PermissionError [Error 13] after manual creation of PersistentVolume and StorageClass

Hello jupyterhub team and community,

I have a question about an issue which occurs, if I deploy jupyterhub on my kubernetescluster.

The first thing was, when I deployed jupyterhub, the hub pod stayed ‘pending’ caused by an unbound PersistentVolumeClaim. I found one working solution on this blog.
After creation of the missing StorageClass and PersistentVolume and running an helm upgrade, the hub pod get stuck at a loop of Error and CrashLoopBackoff. In the logs of the hub pod was a long traceback with the last line:

PermissionError: [Errno 13] Permission denied: '/srv/jupyterhub/jupyterhub_cookie_secret'

For this Error I found the solution in this forum in CrashLoopBackOff due to PermissionError: [Errno 13] Permission denied: ‘/srv/jupyterhub/jupyterhub_cookie_secret’.
Here @manics explained short an alternative way, but it is not clear for me how to do this.

It works, but the question for me now is, if there is a correlation between the first issue, where the StorageClass and PersistentVolume has to be created manually and the second issue, where the file ‘/srv/jupyterhub/jupyterhub_cookie_secret’ inside the hub pod cannot be written to.
Particular because of the not-persistence of data for the user pods, it could be more elegant.
A solution for this can be to mount persistent volumes for user data by configuring this in the config.yaml, right?
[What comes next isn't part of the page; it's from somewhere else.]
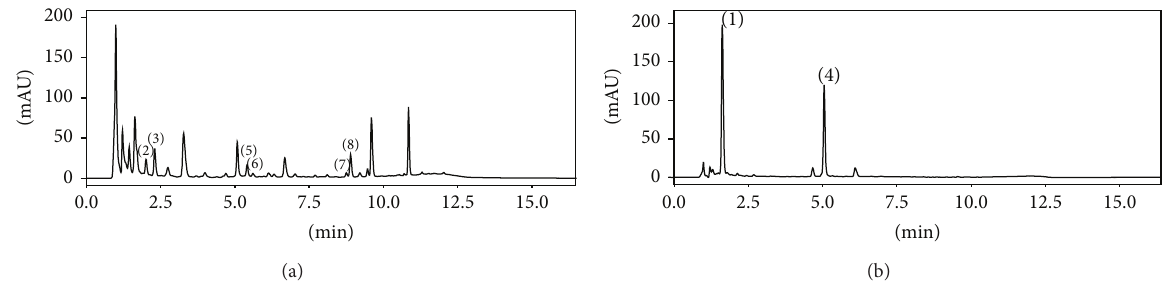
Figure 2: HPLC-DAD chromatograms of sesquiterpene lactones and chlorogenic acids in chicory root product (flour) obtained with H 2 O/CHCl 3 /MeOH 30/30/30 (v/v/v) extraction: (a) STL at 254 nm and (b) CGA at 320 nm. (1) 5-Mono- O -caffeoylquinic acid, (2) 11(S),13- dihydrolactucin, (3) lactucin, (4) 3,5-di- O -caffeoylquinic acid, (5) 11(S),13-dihydro-8-deoxylactucin, (6) 8-deoxylactucin, (7) 11(S), 13- dihydrolactucopicrin, and (8) lactucopicrin.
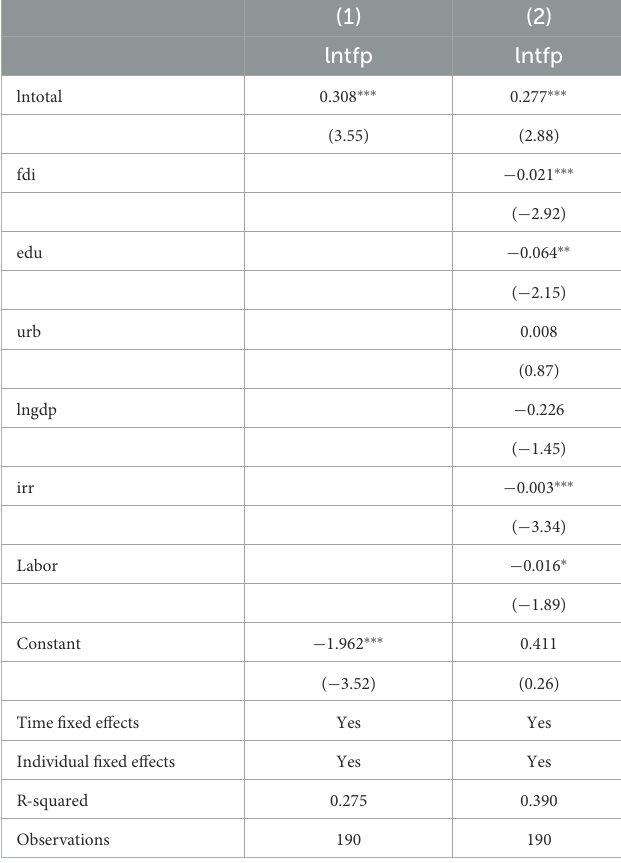
TABLE 4 Estimation results of the impact of agricultural trade on TFP.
Information about the setup:

  • kubernetes cluster
    • bare metal
    • OS: Ubuntu 20.04 LTS
    • 1 master, 1 worker
    • kubernetes version 1.21
  • helm
    • version 3.6.3
  • jupyterhub
    • chart version 0.11.1
    • app version 1.3.0

I am looking forward for your suggestion.

Best regards
tnecnivkcots

This probably means the persistent volume isn’t writeable by the user inside the hub pod. You might be able to get around this be setting fsGid to match the default group ID on the provisioned volume:

If that doesn’t work you’ll need to check the docs for whichever storage provider(s) you’ve installed since you’re running your own Kubernetes cluster. For instance, it might be possible to change the default permissions.

As there are no groups with GIDs, I have to read more about storage providers. Thank you for the hint.

The Problem was the storage provisioner.
Now I’m running this local storage provisioner and it works fine. Thank you for this hint. Without it I would still wander arround in the dark.